→ Saved entries
____________________
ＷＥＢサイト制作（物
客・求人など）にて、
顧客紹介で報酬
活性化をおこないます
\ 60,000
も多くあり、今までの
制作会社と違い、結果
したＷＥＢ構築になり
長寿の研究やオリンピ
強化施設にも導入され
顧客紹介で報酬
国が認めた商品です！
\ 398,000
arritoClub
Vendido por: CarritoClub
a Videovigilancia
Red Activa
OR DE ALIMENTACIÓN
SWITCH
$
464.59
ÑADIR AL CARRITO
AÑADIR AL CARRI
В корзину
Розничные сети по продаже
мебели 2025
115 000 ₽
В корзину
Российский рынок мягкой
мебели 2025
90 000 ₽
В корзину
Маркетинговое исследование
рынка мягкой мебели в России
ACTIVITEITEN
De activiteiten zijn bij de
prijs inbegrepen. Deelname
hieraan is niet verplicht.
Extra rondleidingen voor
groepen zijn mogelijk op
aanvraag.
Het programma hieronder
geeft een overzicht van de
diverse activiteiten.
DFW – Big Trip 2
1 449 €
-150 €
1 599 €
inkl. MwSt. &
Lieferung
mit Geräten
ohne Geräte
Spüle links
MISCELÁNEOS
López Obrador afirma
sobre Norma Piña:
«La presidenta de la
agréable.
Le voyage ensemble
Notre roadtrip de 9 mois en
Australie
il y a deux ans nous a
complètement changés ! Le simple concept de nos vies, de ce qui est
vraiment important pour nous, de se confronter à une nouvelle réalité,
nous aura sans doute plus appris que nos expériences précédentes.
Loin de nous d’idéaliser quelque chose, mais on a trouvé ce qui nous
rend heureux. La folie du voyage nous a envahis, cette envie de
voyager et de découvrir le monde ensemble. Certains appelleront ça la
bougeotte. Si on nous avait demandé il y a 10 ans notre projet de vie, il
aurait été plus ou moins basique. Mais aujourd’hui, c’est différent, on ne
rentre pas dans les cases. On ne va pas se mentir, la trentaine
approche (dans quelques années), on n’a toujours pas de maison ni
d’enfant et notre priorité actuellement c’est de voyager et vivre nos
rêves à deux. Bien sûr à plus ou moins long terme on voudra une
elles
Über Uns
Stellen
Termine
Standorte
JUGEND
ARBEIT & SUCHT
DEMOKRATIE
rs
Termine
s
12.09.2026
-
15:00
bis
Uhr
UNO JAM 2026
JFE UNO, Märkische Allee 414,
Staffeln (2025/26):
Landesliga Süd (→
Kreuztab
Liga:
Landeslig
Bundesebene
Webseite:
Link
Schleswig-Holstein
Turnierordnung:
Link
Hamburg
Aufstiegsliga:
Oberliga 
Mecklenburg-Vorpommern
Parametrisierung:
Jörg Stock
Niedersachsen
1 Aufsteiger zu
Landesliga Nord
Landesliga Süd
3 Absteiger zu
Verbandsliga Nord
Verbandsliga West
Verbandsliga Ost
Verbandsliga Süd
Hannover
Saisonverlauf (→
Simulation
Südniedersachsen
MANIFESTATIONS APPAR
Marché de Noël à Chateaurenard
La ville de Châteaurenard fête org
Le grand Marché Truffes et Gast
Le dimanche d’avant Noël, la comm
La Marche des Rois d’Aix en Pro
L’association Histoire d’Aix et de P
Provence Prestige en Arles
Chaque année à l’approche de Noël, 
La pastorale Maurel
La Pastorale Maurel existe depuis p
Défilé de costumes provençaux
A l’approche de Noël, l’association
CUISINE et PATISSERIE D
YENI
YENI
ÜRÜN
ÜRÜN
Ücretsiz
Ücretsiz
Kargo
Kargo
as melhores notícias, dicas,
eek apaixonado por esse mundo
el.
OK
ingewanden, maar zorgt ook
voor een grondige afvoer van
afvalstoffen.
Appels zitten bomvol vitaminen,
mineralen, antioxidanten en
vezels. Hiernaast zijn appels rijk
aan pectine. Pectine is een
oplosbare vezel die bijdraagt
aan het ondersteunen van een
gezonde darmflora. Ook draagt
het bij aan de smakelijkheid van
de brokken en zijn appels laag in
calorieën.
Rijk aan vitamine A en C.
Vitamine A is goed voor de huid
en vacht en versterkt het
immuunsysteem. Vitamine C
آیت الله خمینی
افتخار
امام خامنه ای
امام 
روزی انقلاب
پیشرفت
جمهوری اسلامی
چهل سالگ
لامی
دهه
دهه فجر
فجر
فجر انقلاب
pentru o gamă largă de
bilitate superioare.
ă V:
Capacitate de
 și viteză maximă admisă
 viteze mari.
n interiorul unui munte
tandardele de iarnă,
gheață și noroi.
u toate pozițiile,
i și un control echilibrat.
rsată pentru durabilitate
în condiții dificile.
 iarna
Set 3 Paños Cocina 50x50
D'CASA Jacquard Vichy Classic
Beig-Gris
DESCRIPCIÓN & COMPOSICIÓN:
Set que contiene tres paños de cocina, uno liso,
____________________
→ Task item
Reproduce each line of the entries in which the word "nous" is found.

→ Answer to this task
il y a deux ans nous a
vraiment important pour nous, de se confronter à une nouvelle réalité,
nous aura sans doute plus appris que nos expériences précédentes.
Loin de nous d’idéaliser quelque chose, mais on a trouvé ce qui nous
rend heureux. La folie du voyage nous a envahis, cette envie de
bougeotte. Si on nous avait demandé il y a 10 ans notre projet de vie, il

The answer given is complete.